Phil Schiller, que liderava a App Store e os eventos de produto da Apple desde muito antes da atual gama de iPhone, deixou ambas as funções a 31 de agosto de 2026, o mesmo dia em que Tim Cook entregou o título de diretor executivo a John Ternus. Schiller mantém o título de Apple Fellow e passa a iniciativas não especificadas; a Apple descreveu o passo como uma aproximação a uma eventual reforma, não como uma saída.

A operação diária da App Store fica agora a cargo de Carson Oliver, veterano do departamento, que reporta diretamente ao responsável de serviços Eddy Cue. A liderança dos eventos de produto da Apple passa para Nola Weinstein, adjunta de Schiller desde 2023, que reporta à vice-presidente de comunicação Kristin Huguet Quayle.

O novo responsável da App Store tem apenas um objetivo: receita

Eddy Cue lidera a divisão que transformou as comissões da App Store, as subscrições e os anúncios de pesquisa num negócio de serviços avaliado em dezenas de milhares de milhões de dólares por ano, e a App Store fica agora integrada nela por completo, sem um defensor a reportar separadamente acima de Oliver. Schiller veio da organização de marketing da Apple e passou anos como o rosto público que defendia as regras da App Store em tribunal e na imprensa, incluindo no litígio com a Epic Games.

Essa credibilidade de origem comercial não acompanha automaticamente o cargo. A equipa de Cue está construída para fazer crescer a receita de serviços, e a estrutura de comissões da App Store é a maior alavanca que controla.

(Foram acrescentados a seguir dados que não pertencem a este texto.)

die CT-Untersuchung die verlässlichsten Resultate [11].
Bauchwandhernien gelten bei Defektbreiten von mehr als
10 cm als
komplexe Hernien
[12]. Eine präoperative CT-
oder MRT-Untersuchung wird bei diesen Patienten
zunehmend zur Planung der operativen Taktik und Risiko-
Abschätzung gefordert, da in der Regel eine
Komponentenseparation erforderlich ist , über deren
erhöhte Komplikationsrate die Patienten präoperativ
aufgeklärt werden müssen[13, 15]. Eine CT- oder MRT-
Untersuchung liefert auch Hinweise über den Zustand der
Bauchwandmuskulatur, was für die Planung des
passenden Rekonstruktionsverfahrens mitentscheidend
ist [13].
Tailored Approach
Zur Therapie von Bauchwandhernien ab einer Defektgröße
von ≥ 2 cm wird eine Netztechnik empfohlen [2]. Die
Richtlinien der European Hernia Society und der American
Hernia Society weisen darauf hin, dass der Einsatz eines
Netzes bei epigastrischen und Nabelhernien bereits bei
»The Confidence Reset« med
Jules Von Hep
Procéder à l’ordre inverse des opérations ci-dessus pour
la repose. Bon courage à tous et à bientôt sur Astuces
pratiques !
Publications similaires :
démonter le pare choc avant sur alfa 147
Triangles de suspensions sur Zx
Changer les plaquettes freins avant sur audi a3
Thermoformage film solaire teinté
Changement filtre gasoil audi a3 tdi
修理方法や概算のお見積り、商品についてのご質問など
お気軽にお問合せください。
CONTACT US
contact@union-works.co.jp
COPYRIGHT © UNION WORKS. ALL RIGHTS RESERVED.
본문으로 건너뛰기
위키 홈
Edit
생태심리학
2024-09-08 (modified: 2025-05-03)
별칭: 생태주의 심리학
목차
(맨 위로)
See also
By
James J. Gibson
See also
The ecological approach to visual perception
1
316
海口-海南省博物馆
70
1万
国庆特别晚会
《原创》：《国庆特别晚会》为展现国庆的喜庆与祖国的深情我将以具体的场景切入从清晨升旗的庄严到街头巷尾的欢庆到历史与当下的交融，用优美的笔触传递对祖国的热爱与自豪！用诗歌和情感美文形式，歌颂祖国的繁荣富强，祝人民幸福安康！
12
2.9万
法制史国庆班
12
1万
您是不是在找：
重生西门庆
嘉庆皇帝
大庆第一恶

Duas semanas antes, Bruxelas fixou o novo preço

A mudança de liderança chega 13 dias depois de a Apple ter publicado, a 18 de agosto de 2026, uma nova estrutura de comissões da UE em três níveis para a App Store, encerrando um litígio sobre o Digital Markets Act que já lhe tinha custado uma coima de 500 milhões de euros em 2025 por incumprimento. A nova estrutura substitui o anterior mosaico de encargos separados de aquisição, serviço de loja e processamento por uma única tabela.

Via de pagamento da App StoreTaxa padrãoTaxa com desconto
Compra dentro da app, faturação pela App Store26 por cento15 por cento
Processador de pagamento alternativo dentro da app20 por cento10 por cento
Distribuição pela web ou mercado alternativo5 por cento fixosem nível de desconto

Os programadores que escolhem uma via de pagamento devem manter-se nela durante 12 meses antes de poderem mudar, o que transforma a escolha entre estas três linhas numa decisão anual e não numa decisão por transação.

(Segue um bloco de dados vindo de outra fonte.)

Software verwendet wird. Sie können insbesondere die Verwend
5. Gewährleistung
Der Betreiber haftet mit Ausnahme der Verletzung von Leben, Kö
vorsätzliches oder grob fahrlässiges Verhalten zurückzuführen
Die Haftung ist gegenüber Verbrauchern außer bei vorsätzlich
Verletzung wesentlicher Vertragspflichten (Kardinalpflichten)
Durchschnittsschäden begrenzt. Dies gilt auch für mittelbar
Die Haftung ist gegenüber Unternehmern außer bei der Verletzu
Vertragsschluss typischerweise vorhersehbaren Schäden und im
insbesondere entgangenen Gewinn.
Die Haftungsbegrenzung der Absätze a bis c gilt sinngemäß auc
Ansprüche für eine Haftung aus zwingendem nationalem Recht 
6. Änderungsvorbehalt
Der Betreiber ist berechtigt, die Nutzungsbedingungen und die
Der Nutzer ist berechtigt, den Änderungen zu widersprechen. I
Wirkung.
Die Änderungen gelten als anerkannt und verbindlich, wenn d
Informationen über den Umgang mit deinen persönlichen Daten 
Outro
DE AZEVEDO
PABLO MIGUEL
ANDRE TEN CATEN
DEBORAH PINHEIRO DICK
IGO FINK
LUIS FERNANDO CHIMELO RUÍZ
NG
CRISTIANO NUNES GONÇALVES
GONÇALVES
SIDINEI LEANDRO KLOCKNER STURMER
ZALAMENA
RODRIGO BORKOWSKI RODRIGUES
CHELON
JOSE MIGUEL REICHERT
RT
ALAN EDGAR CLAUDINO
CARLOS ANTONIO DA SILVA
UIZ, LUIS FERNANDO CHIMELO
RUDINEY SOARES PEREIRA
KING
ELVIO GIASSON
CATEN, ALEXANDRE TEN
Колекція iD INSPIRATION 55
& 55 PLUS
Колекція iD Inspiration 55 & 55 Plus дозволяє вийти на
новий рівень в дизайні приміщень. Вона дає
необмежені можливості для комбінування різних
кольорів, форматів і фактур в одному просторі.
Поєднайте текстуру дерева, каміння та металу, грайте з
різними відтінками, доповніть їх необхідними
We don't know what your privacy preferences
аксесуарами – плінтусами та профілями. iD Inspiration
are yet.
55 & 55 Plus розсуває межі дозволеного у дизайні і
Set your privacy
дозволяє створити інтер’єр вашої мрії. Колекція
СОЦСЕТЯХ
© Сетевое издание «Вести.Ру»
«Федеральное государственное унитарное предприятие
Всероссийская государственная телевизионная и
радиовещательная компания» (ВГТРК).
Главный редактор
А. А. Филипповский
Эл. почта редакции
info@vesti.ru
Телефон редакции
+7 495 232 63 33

O que um editor de aplicações da UE deve observar

Qualquer futuro litígio sobre a forma como estes níveis se aplicam, sobre o que conta como programa de desconto válido, ou sobre onde fica a linha entre uma compra dentro da app e um redirecionamento para a web, passa agora por uma divisão cujo incentivo é defender a comissão, porque o gestor que antes se situava entre os programadores e os objetivos de receita da Apple já não está lá. A vinculação de 12 meses transforma uma leitura errada das regras num erro de um ano inteiro, não de uma única transação.

Os requisitos de notarização e revisão da Apple mantêm-se em vigor na nova estrutura seja qual for a via de pagamento escolhida, pelo que a mudança de comissão não reduz o encargo operacional da conformidade da App Store, apenas a taxa a ele associada.